Monday, September 17, 2012

Noffense Explained (Part 1 of 2)

I really feel for the Dodgers' Superman, Matt Kemp. Despite a late double yesterday (he was, of course, stranded) and a game-changing defensive play in the ninth inning on Saturday, Kemp is clearly struggling from the plate this month.

In prior years, one probably would have called this petulance or arrogance on Kemp's behalf. Now, I think we have a good enough understanding of Kemp's psyche (and amazing potential) that we have to guess he's playing hurt, too proud to say anything, but suffering through because he knows how much he means to this team.

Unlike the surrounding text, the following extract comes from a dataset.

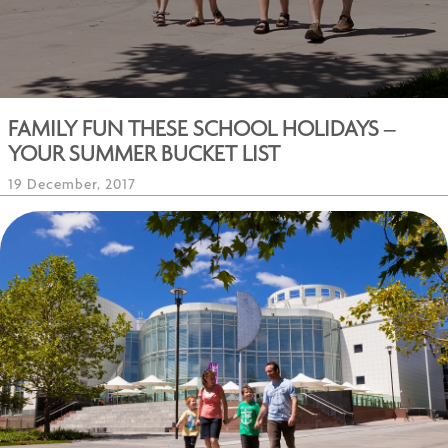
FAMILY FUN THESE SCHOOL HOLIDAYS –
YOUR SUMMER BUCKET LIST
19 December, 2017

But for those of you looking to quantitative measures, ESPN's Mark Simon breaks down the statistics to dissect Kemp's performance from the plate:

What has plagued Kemp most during this slump? Quite simply. Just about everything:

The slow stuff

Offspeed pitches are currently Kemp’s kryptonite.

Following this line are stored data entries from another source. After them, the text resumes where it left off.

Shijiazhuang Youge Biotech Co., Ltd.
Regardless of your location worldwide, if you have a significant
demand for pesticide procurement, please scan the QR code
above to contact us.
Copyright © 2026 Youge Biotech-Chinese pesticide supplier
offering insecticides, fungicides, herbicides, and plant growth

Kemp has missed on 27 of his last 44 swings against offspeed pitches, a 61 percent miss rate that’s well out of line with a miss rate of 39 percent entering this skid.

Since returning on August 31 after three days off following an injury when he ran into the fence trying to make a play, Kemp has seen more changeups than any hitter in baseball. His last hit against one came on August 8.

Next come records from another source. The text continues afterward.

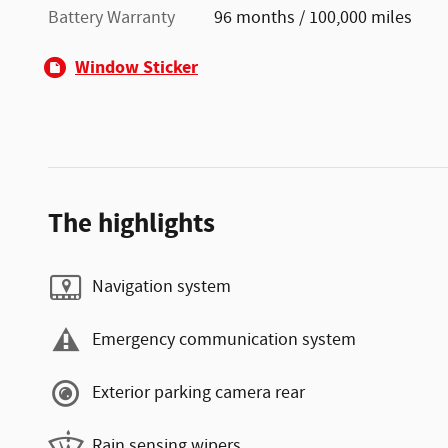
Battery Warranty
96 months / 100,000 miles
Window Sticker
The highlights
Navigation system
Emergency communication system
Exterior parking camera rear
Rain sensing wipers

Kemp has also had issues when he’s swung at pitches out of the strike zone. He’s made 25 outs on pitches thrown out of the strike zone without getting a hit.

His out-to-hit ratio on pitches out of the strike zone prior to these struggles was 3.2-to-1.

But Kemp is also missing pitches he typically drives. Since August 25, he’s hitting just .229 when an at-bat ends with a pitch in the strike zone.

That’s 158 points below what he’d established in the first four-and-three-quarter months of the season.

In fact, Kemp’s batting average against pitches in the strike zone is almost a near-match for his batting average against pitches out of the strike zone this season (.232) prior to when this slump began on August 26

Inability to drive the ball

Kemp’s ground-ball rate has increased from 41 percent pre-slump to 49 percent since. That’s come at the expense of him hitting line drives. He was hitting them at a 21 percent rate, but that has since dipped to 15 percent over his last 60 at-bats.

Kemp is having a hard time with pitches on the outer-half of the plate, or just off the outside corner. His 10th-inning flyout against Fernando Salas made him 3-for-25 against such pitches since August 26. The image atop this article illustrates Kemp's difficulties at getting hits on pitches to that area.

I applaud Kemp's bravery soldiering through this, at a time when we're trying to backdoor into that second wildcard spot. But I've gotta think his inability to drive the ball (especially all the ground balls to third I seem to see most frequently) reflects the fact that there's just something fundamentally off for Kemp. Kemp means enough to this team that I'd rather shut him down now rather than risk him exacerbating any sort of lingering injury.

You don't have anything you need to prove to us in 2012, Matt. Just come back ready to rock in 2013!


Hideo Nomo said...

I also think this team has a problem with Nomentum, but that's harder to graph.